The call chain must contain one call of with_original_mod, with_this_mod and from_source. At least one with_struct or with_enum must present as well.


Specifies the absolute path (starting with crate::) of the wrapper module, containing the original generated source code. The path is required because of some scoping limitations rust procedural macros have.



Specifies the absolute path of the wrapper module, containing the prost-unwrap-generated source code.


Specifies the source code location along with the relative module path this code is wrapped in.
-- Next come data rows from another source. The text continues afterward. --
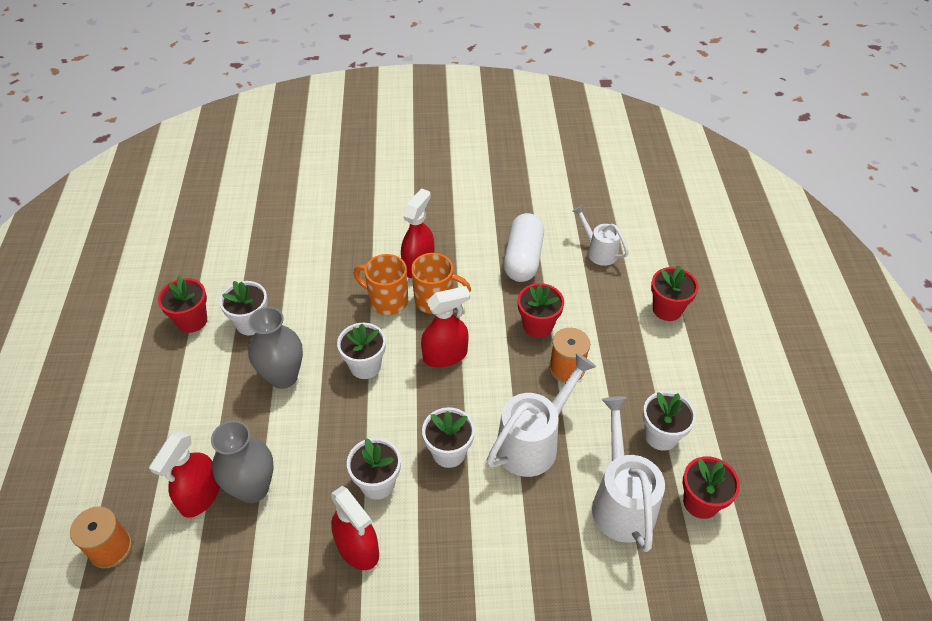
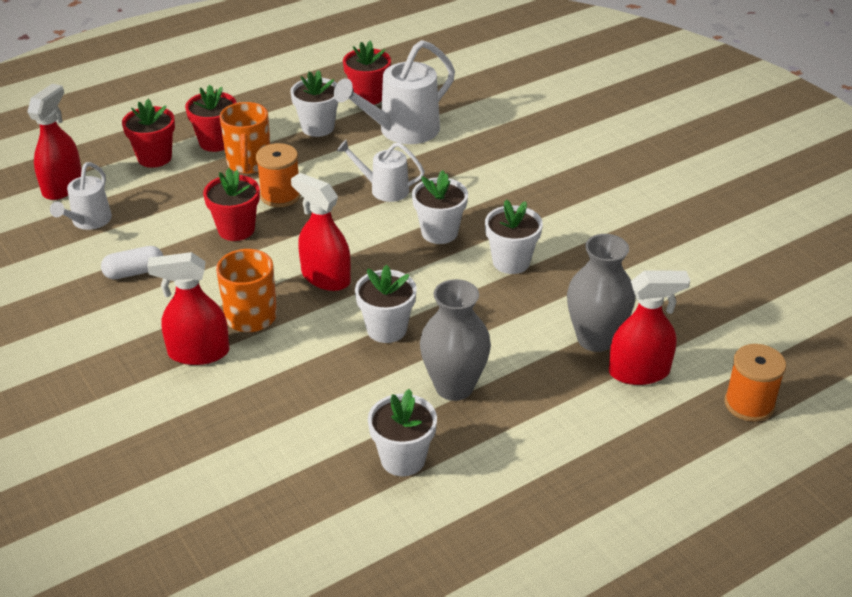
camera: 120 degrees left, 10 degrees down
(192, 321) = (444, 523): red flower pot -> red flower pot (216, 142)
(358, 548) = (580, 247): red spray bottle -> red spray bottle (63, 186)
(387, 301) = (278, 354): orange mug -> orange mug (249, 164)
(523, 258) = (134, 272): white capsule -> white capsule, size x0.56
(534, 442) = (383, 189): white watering can -> white watering can, size x0.59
The relative path must be the same within original code wrapper and the unwrapped code wrapper.

In most cases this path will match the package name insode your proto file (foo.bar in our case) and the file name (foo.bar.rs in our case).

    from_source(com::acme, ".proto/com.acme.rs")

Specifies the struct relative path with the list of fields that need to be unwrapped from Option<T> into T.

    with_struct(AcmeMessage, [field1, field2, field3])

Specifies the enum relative path, that also needs to be included into the generated code (see "Known issues" section).


Generated code

prost-unwrap::include! will generate the following pieces of code (along with the copied structs and enums):

  • The Error struct, implementing the Debug, Display and std::error::Error traits.
  • Helper functions for converting original structs into copied structs, if wrapped into Option<T> (optional fields) or Vec<T> (repeated fields).

The copied structs and enums have prost-related attributes stripped:

  • Message derive for structs;
  • Enumeration derive for enums;
  • field-specific attributes for structs and enums.

One can always inspect the generated code using the cargo-expand.

Features to be implemented

  • Partial copying: for now prost-unwrap copies all the structs and enums it can find in the linked source code. It is possible to copy a subset of data structures, if this subset is self-contained, meaning that members of the subset only reference the members of the subset.

  • Item suffix: since the original and copied struct have the same name, the structs need to be aliased somehow to have both of them in the same scope. By implementing suffixes, it will be possible to automatically rename copied structs.

Known issues

  • Useless with_enum options: since prost-unwrap copies all structs and enums, this option is useless until partial copying is implemented.
  • Copied structs and enums lack Debug and Default trait implementations (these are provided by prost Message and Enumeration derives, which are stripped).
  • Tests do not cover all possible usage scenarios.


This crate is in early stages of development. If you encounter any surprising behavior, unclear documentation or other problem, please, feel free to create an issue on github.

If you found a bug, please create a minimal reproducible scenario (proto file plus rust code) and put it into github issue.

If you feel proficient in rust enough to criticize the source code inefficiencies, do the same.